Realmente, estas preguntas no entrañan ningún misterio...salvo para Sherlock Holmes.

O más bien para los herederos de su creador, beneficiarios de los derechos originados.

Tras el fallecimiento de Sir Arthur Conan Doyle, en 1930; de los derechos originados se encargaba la “Conan Doyle estate“, responsable de la gestión. Así, cada novela, película o cualquier otra expresión artística debía hacer frente al pago de un royalty para que se pudiesen utilizar las historias o sus personajes.

Estaba generalmente aceptado el pago de esa cuota cuando se pretendía sacar tajada del famoso detective o de sus aventuras hasta que se interpuso la acción judicial de Klinger contra la Conan Doyle estate“.

El caso trató de dilucidar si podría permanecer en vigor el copyright sobre un personaje, si las obras en las que aparecía ya no lo estaban.
La defensa de la gestora de los derechos se basaba principalmente en que, a pesar de que hubiera transcurrido el plazo de protección sobre las obras originales, otras muchas obras en las que aparecía Sherlock Holmes todavía se encontraban bajo esa protección y, por tanto, el personaje también lo estaba.
El juez no estuvo de acuerdo con este argumento, declarando que no cabía alegar copyright sobre ese personaje ya que las creaciones en las que aparecía ya no estaban protegidas.
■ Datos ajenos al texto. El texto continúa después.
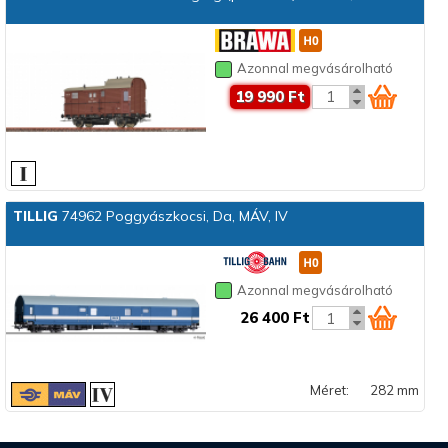
Azonnal megvásárolható
19 990 Ft
TILLIG
74962 Poggyászkocsi, Da, MÁV, IV
Azonnal megvásárolható
26 400 Ft
Méret:
282 mm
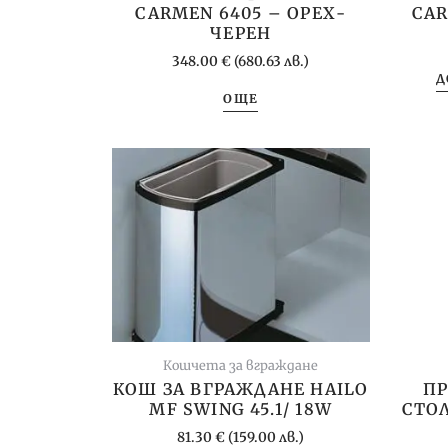
CARMEN 6405 – ОРЕХ-
CAR
ЧЕРЕН
348.00
€
(680.63 лв.)
Д
ОЩЕ
Кошчета за вграждане
КОШ ЗА ВГРАЖДАНЕ HAILO
ПР
MF SWING 45.1/ 18W
СТОЛ
81.30
€
(159.00 лв.)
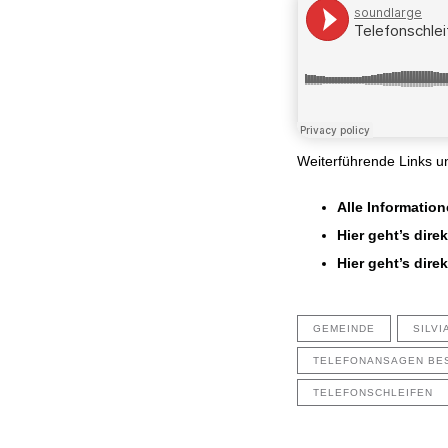
Weiterführende Links 
Alle Informatio
Hier geht’s dire
Hier geht’s dir
GEMEINDE
SILVI
TELEFONANSAGEN BE
TELEFONSCHLEIFEN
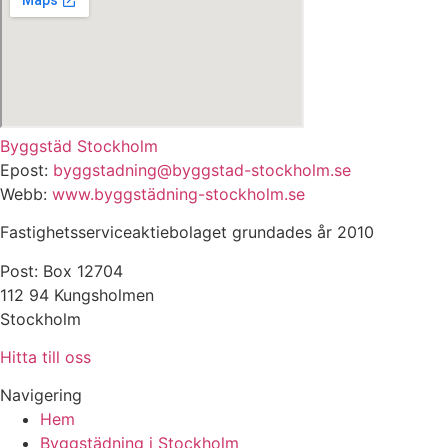
Byggstäd Stockholm
Epost:
byggstadning@byggstad-stockholm.se
Webb:
www.byggstädning-stockholm.se
Fastighetsserviceaktiebolaget grundades år 2010
Post: Box 12704
112 94 Kungsholmen
Stockholm
Hitta till oss
Navigering
Hem
Byggstädning i Stockholm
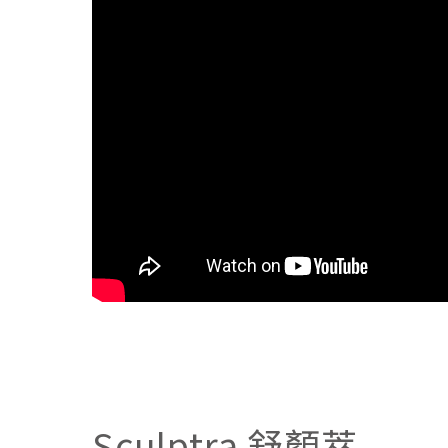
Sculptra 舒顏萃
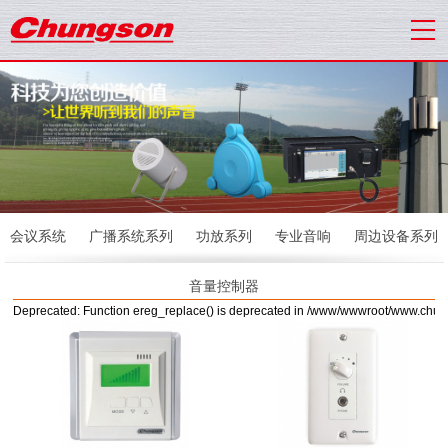
会议系统
广播系统系列
功放系列
专业音响
周边设备系列
音量控制器
Deprecated: Function ereg_replace() is deprecated in /www/wwwroot/www.chu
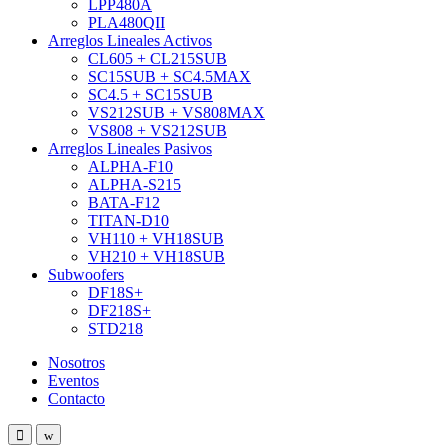
LPP480A
PLA480QII
Arreglos Lineales Activos
CL605 + CL215SUB
SC15SUB + SC4.5MAX
SC4.5 + SC15SUB
VS212SUB + VS808MAX
VS808 + VS212SUB
Arreglos Lineales Pasivos
ALPHA-F10
ALPHA-S215
BATA-F12
TITAN-D10
VH110 + VH18SUB
VH210 + VH18SUB
Subwoofers
DF18S+
DF218S+
STD218
Nosotros
Eventos
Contacto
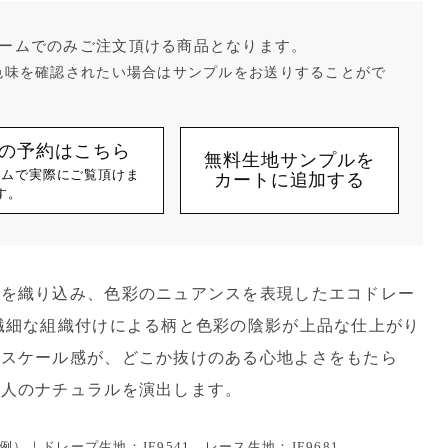
ームでのみご注文頂ける商品となります。
色味を確認されたい場合はサンプルをお送りすることがで
の予約はこちら
無料生地サンプルを
ームで実際にご覧頂けま
カートに追加する
す。
糸を織り込み、色彩のニュアンスを表現したエコドレー
繊細な組織付けによる柄と色彩の陰影が上品な仕上がり
のスケール感が、どこか抜けのある心地よさをもたら
大人のナチュラルを演出します。
）｜ドレープ生地：JE9541 レース生地：JE9681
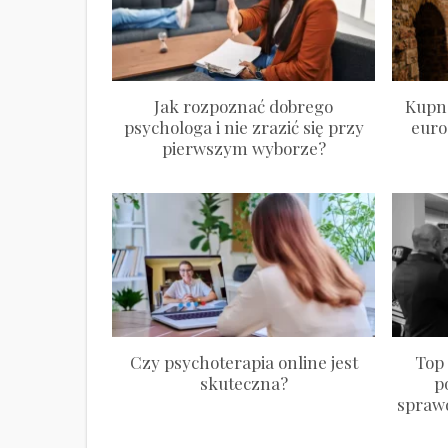
Jak rozpoznać dobrego
Kupn
psychologa i nie zrazić się przy
euro
pierwszym wyborze?
Czy psychoterapia online jest
Top
skuteczna?
p
spraw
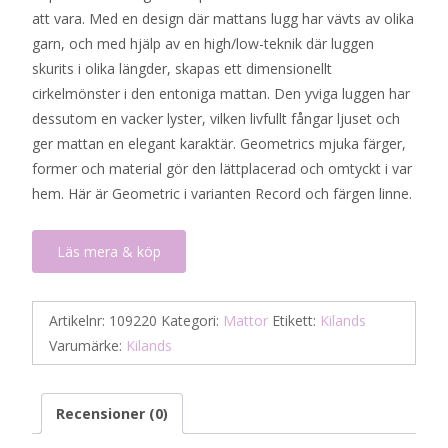
att vara. Med en design där mattans lugg har vävts av olika
2
1
garn, och med hjälp av en high/low-teknik där luggen
190 kr.
095 kr.
skurits i olika längder, skapas ett dimensionellt
cirkelmönster i den entoniga mattan. Den yviga luggen har
dessutom en vacker lyster, vilken livfullt fångar ljuset och
ger mattan en elegant karaktär. Geometrics mjuka färger,
former och material gör den lättplacerad och omtyckt i var
hem. Här är Geometric i varianten Record och färgen linne.
Läs mera & köp
Artikelnr:
109220
Kategori:
Mattor
Etikett:
Kilands
Varumärke:
Kilands
Recensioner (0)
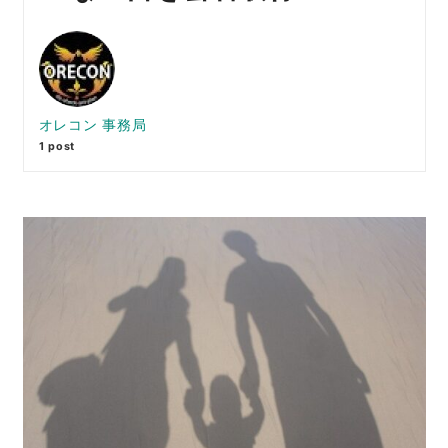
オレコン 事務局
1 post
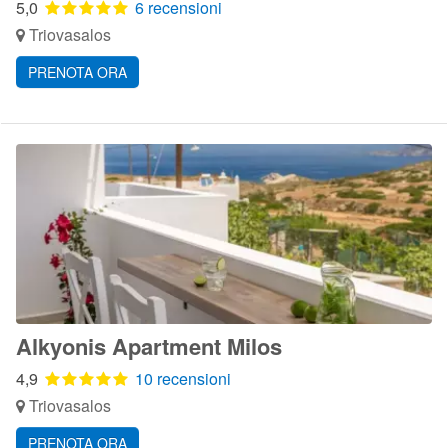
5,0
6 recensioni
Triovasalos
PRENOTA ORA
Alkyonis Apartment Milos
4,9
10 recensioni
Triovasalos
PRENOTA ORA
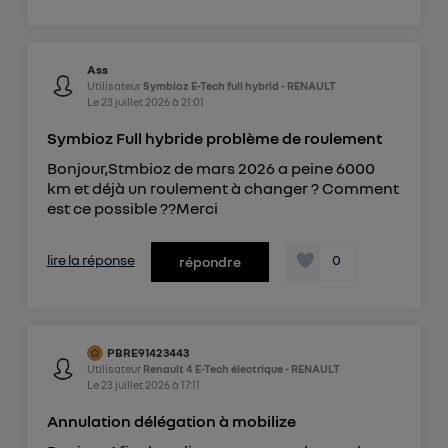
Ass
Utilisateur
Symbioz E-Tech full hybrid - RENAULT
Le
23 juillet 2026
à
21:01
Symbioz Full hybride problème de roulement
Bonjour,Stmbioz de mars 2026 a peine 6000
km et déjà un roulement à changer ? Comment
est ce possible ??Merci
lire la réponse
0
répondre
PBRE91423443
Utilisateur
Renault 4 E-Tech électrique - RENAULT
Le
23 juillet 2026
à
17:11
Annulation délégation à mobilize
El segundo argumento empleado por la “Conan Doyle estate“ era que había sido Doyle el encargado de crear el personaje y, por tanto le correspondían únicamente a él los beneficios que se generaran.
Sin embargo, esto tampoco puede considerarse así.
Sherlock Holmes se considera algo más que un mero personaje de ficción literaria, pues ha sido influenciado por todos y cada uno de los escritores y directores que alguna vez han llevado a cabo una obra sobre este personaje que ha ido evolucionando con el paso de los años lo que  se refleja en dos aspectos que es muy significativo señalar: la célebre frase “elemental, querido Watson“, no aparece en ninguna de las obras de Conan Doyle, así como tampoco se mencionaba el famoso sombrero por el que es tan conocido.